*** RECORDS FOR THE EXERCISE Section Begins ***

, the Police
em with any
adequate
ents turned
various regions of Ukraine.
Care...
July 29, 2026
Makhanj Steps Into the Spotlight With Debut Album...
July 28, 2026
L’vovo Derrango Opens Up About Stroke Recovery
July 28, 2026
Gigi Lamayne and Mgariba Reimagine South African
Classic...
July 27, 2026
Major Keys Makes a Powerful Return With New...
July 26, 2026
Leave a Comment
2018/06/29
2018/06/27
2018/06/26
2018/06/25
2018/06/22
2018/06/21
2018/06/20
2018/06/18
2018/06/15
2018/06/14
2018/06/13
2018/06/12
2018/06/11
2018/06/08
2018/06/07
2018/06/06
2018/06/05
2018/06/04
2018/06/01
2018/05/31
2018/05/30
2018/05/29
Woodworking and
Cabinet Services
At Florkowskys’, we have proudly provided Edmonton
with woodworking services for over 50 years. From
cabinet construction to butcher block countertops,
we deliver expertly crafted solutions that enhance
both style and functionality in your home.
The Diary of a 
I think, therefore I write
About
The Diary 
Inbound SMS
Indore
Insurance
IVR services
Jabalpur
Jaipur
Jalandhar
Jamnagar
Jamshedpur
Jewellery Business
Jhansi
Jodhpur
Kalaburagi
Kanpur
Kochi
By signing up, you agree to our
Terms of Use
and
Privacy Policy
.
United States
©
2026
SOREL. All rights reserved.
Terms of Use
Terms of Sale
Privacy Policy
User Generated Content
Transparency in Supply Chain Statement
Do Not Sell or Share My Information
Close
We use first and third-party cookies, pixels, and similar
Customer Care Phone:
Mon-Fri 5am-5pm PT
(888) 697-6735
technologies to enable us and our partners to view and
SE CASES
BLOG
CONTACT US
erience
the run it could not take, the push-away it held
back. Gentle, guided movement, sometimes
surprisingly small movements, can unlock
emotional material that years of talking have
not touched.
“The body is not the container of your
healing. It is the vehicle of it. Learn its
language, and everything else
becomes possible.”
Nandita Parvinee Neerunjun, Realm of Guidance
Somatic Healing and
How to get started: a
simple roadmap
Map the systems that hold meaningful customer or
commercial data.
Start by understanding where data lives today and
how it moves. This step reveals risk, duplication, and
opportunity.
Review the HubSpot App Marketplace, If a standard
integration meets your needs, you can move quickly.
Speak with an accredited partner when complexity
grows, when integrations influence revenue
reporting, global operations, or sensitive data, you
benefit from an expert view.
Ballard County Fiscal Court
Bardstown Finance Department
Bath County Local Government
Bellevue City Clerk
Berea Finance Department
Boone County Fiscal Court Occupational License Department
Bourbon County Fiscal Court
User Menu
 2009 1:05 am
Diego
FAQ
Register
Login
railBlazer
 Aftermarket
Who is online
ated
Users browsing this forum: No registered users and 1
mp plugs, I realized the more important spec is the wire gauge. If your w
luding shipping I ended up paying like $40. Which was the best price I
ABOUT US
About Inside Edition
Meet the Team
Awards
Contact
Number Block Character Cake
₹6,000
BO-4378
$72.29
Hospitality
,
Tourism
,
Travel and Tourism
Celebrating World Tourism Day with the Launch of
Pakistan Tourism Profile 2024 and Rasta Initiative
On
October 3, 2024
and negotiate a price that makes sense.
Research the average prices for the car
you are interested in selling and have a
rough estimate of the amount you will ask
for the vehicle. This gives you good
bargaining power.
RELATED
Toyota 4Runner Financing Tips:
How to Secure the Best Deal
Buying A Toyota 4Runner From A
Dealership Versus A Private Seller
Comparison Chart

*** RECORDS FOR THE EXERCISE Section Ends ***

DESCRIPTION OF THE TASK: Would you copy the entire listing exactly, missing nothing?

TASK RESPONSE:
, the Police
em with any
adequate
ents turned
various regions of Ukraine.
Care...
July 29, 2026
Makhanj Steps Into the Spotlight With Debut Album...
July 28, 2026
L’vovo Derrango Opens Up About Stroke Recovery
July 28, 2026
Gigi Lamayne and Mgariba Reimagine South African
Classic...
July 27, 2026
Major Keys Makes a Powerful Return With New...
July 26, 2026
Leave a Comment
2018/06/29
2018/06/27
2018/06/26
2018/06/25
2018/06/22
2018/06/21
2018/06/20
2018/06/18
2018/06/15
2018/06/14
2018/06/13
2018/06/12
2018/06/11
2018/06/08
2018/06/07
2018/06/06
2018/06/05
2018/06/04
2018/06/01
2018/05/31
2018/05/30
2018/05/29
Woodworking and
Cabinet Services
At Florkowskys’, we have proudly provided Edmonton
with woodworking services for over 50 years. From
cabinet construction to butcher block countertops,
we deliver expertly crafted solutions that enhance
both style and functionality in your home.
The Diary of a 
I think, therefore I write
About
The Diary 
Inbound SMS
Indore
Insurance
IVR services
Jabalpur
Jaipur
Jalandhar
Jamnagar
Jamshedpur
Jewellery Business
Jhansi
Jodhpur
Kalaburagi
Kanpur
Kochi
By signing up, you agree to our
Terms of Use
and
Privacy Policy
.
United States
©
2026
SOREL. All rights reserved.
Terms of Use
Terms of Sale
Privacy Policy
User Generated Content
Transparency in Supply Chain Statement
Do Not Sell or Share My Information
Close
We use first and third-party cookies, pixels, and similar
Customer Care Phone:
Mon-Fri 5am-5pm PT
(888) 697-6735
technologies to enable us and our partners to view and
SE CASES
BLOG
CONTACT US
erience
the run it could not take, the push-away it held
back. Gentle, guided movement, sometimes
surprisingly small movements, can unlock
emotional material that years of talking have
not touched.
“The body is not the container of your
healing. It is the vehicle of it. Learn its
language, and everything else
becomes possible.”
Nandita Parvinee Neerunjun, Realm of Guidance
Somatic Healing and
How to get started: a
simple roadmap
Map the systems that hold meaningful customer or
commercial data.
Start by understanding where data lives today and
how it moves. This step reveals risk, duplication, and
opportunity.
Review the HubSpot App Marketplace, If a standard
integration meets your needs, you can move quickly.
Speak with an accredited partner when complexity
grows, when integrations influence revenue
reporting, global operations, or sensitive data, you
benefit from an expert view.
Ballard County Fiscal Court
Bardstown Finance Department
Bath County Local Government
Bellevue City Clerk
Berea Finance Department
Boone County Fiscal Court Occupational License Department
Bourbon County Fiscal Court
User Menu
 2009 1:05 am
Diego
FAQ
Register
Login
railBlazer
 Aftermarket
Who is online
ated
Users browsing this forum: No registered users and 1
mp plugs, I realized the more important spec is the wire gauge. If your w
luding shipping I ended up paying like $40. Which was the best price I
ABOUT US
About Inside Edition
Meet the Team
Awards
Contact
Number Block Character Cake
₹6,000
BO-4378
$72.29
Hospitality
,
Tourism
,
Travel and Tourism
Celebrating World Tourism Day with the Launch of
Pakistan Tourism Profile 2024 and Rasta Initiative
On
October 3, 2024
and negotiate a price that makes sense.
Research the average prices for the car
you are interested in selling and have a
rough estimate of the amount you will ask
for the vehicle. This gives you good
bargaining power.
RELATED
Toyota 4Runner Financing Tips:
How to Secure the Best Deal
Buying A Toyota 4Runner From A
Dealership Versus A Private Seller
Comparison Chart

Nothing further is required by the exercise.